City of Son Flynn

Als ich zum ersten Mal von City of Heroes hörte, den unendlich vielen Möglichkeiten, dem Dasein als Superhelden, den Missionen, den Fähigkeiten, den Gruppenaufgaben, den… ach, kürzen wir es ab: War mir alles wurst. City of Heroes sah aus wie jedes andere Online-Rollenspiel, das sich durch ein oder zwei kleine Ideen vom Rest abheben wollte, aber selbstverständlich genauso identisch zum restlichen Einheitsbrei war, wie der Brei einer gelangweilten Einheit aus einem beliebigen Militär-Shooter nur sein kann.

Ich teilte dies der gerade bei mir stationierten und richtig leckeren Griesbrei essenden Einheit mit und wollte sie schon wieder von ihrem Posten als Bewacher meines Selbstwertgefühls abziehen, als einer der Marines plötzlich das Wort erhob. Er stellte sich als Doom-Marine vor, was mir total egal war, schließlich war ich ein Klischee-Sergeant, der alle seine Untergebenen einfach nur mit „Marine“ ansprach, weil ich es mochte, dass sich mit einem Aufruf alle um mich herum angesprochen fühlten. Das war so ein Tick von mir. Als jemand, der damals in einer Klasse mit mehreren Stephans und Stefans gesessen hatte, gab es für mich nichts Lustigeres, als nach einer Namensnennung aus unterschiedlichen Ecken mehrere „Hm?“s ertönen zu hören.

Der Marine jedenfalls wies mich darauf hin, dass der Editor in City of Heroes phänomenal sein und unendlich viele Funktionen bieten solle. Und damit hatte er mich tatsächlich. Ich sah mir Videos über den Editor an und entschied: OK, das ist doch etwas für mich.

An meinem ersten Charakter saß ich gleich mal ein oder zwei Stunden. Er hieß: Son Goku. Er sah aus wie: Son Goku. Ich feilte an jedem Detail. Den Haaren, der Kleidung, dem Rest. Er sah richtig, richtig gut aus. Fast wie das Original. Mit ihm betrat ich die Welt von City of Heroes, erledigte ein paar Missionen und wurde anschließend von einem Moderator in eine Art Online-Gefängnis teleportiert, weil ich mit meinem Charakter irgendein Gesetz gebrochen hatte. In City of Heroes durfte man nämlich keine popkulturell existierenden Held*innen nachbauen. Ich wurde also gezwungen, meinen Charakter umzugestalten. Sonst würde man ihn löschen. Mitsamt meinem Account.

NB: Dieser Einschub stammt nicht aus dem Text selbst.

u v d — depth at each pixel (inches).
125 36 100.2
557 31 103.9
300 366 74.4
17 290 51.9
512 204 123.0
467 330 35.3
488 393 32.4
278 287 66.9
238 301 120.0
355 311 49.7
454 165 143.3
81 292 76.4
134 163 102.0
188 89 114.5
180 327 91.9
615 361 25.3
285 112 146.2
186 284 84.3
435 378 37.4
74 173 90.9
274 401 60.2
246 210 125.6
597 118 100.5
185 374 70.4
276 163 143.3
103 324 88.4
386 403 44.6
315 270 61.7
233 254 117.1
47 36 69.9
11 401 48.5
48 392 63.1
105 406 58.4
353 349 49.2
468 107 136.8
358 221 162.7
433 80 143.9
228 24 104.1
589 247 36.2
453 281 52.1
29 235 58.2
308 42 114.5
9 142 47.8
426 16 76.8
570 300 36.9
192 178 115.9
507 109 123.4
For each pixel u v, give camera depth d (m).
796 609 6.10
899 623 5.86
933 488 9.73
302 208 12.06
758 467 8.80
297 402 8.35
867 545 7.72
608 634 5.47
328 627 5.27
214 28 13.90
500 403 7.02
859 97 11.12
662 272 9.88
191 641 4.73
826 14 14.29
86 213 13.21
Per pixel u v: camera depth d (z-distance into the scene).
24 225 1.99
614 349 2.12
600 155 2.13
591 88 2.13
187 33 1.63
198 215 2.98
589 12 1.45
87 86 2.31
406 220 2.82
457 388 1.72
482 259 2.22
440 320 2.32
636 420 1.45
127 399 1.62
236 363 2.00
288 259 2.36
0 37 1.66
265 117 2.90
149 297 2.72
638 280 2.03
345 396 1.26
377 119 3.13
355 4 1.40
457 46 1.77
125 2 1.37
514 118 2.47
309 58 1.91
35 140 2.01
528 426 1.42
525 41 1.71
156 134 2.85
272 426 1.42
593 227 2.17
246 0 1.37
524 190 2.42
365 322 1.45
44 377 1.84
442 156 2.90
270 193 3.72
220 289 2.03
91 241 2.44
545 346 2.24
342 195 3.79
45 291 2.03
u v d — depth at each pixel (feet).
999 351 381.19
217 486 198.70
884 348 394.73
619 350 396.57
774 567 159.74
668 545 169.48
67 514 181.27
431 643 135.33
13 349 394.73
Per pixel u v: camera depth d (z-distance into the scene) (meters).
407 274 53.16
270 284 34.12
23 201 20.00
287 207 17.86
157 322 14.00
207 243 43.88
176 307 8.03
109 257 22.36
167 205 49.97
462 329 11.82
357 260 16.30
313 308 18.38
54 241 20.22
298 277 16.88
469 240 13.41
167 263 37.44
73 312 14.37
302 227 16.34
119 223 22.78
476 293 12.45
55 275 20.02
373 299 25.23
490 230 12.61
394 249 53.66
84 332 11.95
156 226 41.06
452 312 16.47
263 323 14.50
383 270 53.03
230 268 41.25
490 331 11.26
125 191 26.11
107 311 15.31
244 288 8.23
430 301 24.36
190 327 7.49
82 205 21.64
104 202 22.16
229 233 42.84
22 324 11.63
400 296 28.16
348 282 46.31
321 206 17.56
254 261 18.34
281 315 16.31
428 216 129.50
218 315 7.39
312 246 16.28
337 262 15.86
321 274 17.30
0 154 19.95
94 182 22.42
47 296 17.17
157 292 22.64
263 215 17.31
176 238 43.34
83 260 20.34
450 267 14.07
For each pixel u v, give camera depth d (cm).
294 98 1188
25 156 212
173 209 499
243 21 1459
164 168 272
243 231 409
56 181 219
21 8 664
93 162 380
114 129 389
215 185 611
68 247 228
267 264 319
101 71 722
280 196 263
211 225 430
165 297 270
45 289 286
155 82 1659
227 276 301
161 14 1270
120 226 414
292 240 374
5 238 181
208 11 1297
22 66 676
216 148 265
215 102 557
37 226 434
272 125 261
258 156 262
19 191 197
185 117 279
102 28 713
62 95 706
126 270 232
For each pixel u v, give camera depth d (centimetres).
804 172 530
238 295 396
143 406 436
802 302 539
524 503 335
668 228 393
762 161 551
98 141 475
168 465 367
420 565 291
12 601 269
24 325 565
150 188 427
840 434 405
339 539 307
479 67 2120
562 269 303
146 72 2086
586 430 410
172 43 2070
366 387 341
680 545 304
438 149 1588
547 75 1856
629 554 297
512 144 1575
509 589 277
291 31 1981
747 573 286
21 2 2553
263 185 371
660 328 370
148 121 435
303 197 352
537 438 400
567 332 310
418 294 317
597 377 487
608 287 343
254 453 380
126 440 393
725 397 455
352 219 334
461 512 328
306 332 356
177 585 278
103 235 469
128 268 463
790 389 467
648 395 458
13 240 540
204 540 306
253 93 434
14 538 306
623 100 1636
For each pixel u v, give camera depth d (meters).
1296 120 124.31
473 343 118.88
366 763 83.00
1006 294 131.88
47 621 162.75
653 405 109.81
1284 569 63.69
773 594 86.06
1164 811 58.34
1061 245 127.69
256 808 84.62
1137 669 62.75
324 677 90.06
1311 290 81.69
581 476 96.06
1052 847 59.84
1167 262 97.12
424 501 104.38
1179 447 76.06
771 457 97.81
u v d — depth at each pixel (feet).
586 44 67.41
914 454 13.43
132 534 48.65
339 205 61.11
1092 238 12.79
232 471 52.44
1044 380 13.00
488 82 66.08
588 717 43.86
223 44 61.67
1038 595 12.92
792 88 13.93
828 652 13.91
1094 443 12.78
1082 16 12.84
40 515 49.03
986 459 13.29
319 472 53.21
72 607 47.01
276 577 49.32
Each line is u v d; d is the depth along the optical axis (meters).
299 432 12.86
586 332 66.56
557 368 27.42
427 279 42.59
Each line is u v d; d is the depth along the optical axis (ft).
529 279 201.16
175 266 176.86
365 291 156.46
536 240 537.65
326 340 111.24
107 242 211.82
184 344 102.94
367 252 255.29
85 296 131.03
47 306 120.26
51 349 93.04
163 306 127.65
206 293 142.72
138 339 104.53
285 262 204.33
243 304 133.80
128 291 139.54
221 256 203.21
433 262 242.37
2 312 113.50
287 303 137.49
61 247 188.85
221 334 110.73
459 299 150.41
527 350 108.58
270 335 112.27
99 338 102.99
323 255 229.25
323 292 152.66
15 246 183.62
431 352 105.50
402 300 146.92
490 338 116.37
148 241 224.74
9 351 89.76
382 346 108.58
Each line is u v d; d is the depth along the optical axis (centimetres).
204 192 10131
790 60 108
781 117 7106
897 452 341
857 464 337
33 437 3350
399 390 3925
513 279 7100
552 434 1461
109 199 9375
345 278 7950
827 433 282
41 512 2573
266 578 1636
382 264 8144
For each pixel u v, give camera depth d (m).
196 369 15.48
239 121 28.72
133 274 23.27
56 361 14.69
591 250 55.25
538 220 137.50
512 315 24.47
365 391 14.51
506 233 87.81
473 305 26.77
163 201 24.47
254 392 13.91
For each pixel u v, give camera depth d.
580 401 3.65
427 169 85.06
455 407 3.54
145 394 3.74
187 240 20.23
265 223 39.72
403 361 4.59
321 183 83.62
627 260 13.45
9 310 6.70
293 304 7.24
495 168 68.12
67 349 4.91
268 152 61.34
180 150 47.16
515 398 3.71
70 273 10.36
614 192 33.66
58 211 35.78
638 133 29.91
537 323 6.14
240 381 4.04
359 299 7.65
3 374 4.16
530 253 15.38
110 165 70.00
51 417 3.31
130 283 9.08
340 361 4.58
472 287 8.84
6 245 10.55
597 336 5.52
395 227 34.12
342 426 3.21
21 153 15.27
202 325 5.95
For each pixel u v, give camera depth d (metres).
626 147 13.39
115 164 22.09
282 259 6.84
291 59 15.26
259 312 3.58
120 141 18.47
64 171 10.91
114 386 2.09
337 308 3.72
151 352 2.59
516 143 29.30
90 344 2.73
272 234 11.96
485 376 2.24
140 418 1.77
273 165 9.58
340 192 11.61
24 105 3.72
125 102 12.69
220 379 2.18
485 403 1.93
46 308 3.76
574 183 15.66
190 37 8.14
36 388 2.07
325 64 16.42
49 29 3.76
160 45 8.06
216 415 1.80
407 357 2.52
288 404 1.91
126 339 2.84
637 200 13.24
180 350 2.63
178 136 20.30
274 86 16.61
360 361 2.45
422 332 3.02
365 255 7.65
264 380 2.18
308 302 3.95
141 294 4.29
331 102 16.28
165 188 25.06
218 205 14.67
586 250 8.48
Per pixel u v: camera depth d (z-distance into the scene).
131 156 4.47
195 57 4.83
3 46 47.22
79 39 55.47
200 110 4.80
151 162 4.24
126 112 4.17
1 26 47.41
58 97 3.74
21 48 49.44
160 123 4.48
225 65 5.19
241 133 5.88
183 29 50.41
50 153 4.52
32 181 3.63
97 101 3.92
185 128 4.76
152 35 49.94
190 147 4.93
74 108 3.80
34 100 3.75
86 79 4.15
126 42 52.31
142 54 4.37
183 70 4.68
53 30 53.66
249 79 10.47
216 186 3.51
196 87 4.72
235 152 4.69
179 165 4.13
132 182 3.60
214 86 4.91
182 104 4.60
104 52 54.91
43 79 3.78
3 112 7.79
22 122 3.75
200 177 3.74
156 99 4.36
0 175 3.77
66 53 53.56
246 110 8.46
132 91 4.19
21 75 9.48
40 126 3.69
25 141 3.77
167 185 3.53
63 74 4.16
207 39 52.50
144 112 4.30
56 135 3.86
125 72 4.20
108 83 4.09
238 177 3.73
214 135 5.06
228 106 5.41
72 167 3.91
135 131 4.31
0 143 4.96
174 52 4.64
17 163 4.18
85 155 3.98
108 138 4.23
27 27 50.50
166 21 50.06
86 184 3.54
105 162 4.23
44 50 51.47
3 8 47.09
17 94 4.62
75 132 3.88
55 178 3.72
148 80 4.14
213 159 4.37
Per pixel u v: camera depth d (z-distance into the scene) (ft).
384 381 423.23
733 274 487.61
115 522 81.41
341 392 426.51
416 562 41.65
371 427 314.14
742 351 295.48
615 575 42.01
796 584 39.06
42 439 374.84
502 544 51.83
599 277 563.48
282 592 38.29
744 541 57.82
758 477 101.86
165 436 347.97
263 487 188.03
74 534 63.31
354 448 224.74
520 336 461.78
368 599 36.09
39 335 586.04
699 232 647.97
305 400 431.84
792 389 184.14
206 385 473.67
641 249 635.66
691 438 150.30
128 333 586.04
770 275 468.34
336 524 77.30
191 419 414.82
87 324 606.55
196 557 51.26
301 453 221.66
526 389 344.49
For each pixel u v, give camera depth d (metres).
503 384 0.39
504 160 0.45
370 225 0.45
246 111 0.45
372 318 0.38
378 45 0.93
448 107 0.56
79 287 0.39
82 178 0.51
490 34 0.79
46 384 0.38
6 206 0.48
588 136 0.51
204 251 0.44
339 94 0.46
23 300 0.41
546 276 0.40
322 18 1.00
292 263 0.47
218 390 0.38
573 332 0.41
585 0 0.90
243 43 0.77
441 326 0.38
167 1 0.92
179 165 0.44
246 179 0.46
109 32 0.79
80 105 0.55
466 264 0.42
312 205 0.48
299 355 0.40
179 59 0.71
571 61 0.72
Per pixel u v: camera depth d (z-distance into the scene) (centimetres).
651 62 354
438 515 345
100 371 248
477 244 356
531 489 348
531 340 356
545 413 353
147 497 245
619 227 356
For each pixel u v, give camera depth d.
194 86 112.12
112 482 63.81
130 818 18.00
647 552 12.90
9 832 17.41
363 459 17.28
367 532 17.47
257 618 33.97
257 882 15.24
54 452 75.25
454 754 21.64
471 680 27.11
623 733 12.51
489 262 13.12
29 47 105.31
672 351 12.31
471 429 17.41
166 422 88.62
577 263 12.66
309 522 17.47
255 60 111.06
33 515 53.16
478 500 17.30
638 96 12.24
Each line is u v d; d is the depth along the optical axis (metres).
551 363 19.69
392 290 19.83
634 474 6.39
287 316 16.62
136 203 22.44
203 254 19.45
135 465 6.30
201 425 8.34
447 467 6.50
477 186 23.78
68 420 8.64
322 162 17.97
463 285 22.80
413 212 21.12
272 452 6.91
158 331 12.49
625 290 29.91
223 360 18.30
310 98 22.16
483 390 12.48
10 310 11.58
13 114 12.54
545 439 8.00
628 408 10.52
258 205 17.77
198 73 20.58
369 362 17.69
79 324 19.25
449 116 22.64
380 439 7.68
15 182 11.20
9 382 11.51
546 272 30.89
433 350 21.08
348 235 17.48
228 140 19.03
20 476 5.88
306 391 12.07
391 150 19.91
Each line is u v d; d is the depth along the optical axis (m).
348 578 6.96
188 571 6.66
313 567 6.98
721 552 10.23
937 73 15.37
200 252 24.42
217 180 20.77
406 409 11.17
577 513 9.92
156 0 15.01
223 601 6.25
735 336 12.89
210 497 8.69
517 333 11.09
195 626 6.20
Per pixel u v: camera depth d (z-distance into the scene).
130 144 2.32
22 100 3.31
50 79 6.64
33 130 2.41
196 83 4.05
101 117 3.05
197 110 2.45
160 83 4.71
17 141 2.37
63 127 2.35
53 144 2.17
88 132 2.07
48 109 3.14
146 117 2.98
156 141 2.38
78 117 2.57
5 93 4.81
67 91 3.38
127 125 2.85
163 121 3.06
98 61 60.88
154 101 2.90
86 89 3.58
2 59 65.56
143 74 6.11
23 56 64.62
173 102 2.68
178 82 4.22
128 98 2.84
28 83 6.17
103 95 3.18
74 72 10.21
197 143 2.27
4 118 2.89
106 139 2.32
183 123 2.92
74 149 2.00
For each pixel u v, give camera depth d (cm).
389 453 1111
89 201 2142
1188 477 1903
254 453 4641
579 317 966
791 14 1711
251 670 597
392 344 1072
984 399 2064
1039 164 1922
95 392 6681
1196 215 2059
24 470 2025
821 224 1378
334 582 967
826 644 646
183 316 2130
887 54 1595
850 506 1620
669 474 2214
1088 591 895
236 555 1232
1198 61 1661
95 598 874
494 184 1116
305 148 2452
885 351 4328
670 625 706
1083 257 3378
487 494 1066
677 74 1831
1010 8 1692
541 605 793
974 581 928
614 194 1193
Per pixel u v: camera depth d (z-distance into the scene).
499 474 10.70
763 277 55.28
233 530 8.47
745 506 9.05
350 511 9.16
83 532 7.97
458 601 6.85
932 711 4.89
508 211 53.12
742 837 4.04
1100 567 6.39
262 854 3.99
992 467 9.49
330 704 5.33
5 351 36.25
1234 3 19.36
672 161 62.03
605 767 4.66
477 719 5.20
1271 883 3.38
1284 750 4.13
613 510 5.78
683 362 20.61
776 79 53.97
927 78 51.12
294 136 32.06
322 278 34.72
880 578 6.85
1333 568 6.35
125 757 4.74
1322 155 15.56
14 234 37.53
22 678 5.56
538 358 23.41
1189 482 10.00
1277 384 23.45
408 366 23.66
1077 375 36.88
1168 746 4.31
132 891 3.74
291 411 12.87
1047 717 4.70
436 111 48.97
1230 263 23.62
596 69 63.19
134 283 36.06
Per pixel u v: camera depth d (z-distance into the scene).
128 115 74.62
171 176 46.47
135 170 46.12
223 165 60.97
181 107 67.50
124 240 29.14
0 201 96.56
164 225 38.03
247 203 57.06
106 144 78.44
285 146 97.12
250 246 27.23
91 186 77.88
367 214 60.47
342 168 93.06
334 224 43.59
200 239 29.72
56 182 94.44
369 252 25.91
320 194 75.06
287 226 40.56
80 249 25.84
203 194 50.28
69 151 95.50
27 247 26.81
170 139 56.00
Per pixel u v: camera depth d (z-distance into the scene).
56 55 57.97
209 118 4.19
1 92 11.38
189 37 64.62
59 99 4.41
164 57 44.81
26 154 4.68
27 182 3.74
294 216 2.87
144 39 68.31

Ich baute meinen Charakter vollständig um. Am Ende war er ein kleiner, alter Mann mit langem Bart. Damit hatte ich es den Menschen hinter City of Heroes mit ihren veralteten Denkweisen mal so richtig zeigen wollen, doch selbstverständlich interessierte das niemanden, denn wer hört schon Menschen zu, die Son Goku in Videospieleditoren nachbauen?

Zuletzt musste ich meinen Charakter dann noch umbenennen. Ich nannte ihn »Flynn Taggart«. Warum? In Gedenken an den Doom-Marine natürlich, der mich zu diesem von strengen Richtlinien kaputt geregelten Spiel erst gebracht hatte. Laut offiziellem Roman zum Spiel, der selbstverständlich in meinem Bücherregal steht, heißt der Doom-Marine nämlich Flynn Taggart. Darum schreie ich auch immer laut „Och, Flynn, echt jetzt?“, wenn mein Marine in »Doom« das Zeitliche segnet anstatt die Dämonen um sich herum, was ja eigentlich viel logischer wäre, wenn man beim Film Der Exorzist genauer hingesehen hätte.


In City of Heroes spielt man einen Superhelden. In Doom ebenfalls. City of Heroes ist ein MMORPG. Ich weiß nicht, ob es noch online ist, weil ich zu faul bin, dies nachzugucken. Es interessiert mich zudem nicht. Doom gibt es dafür immer noch. Auf allen Geräten mit Bildschirm, die man sich vorstellen kann.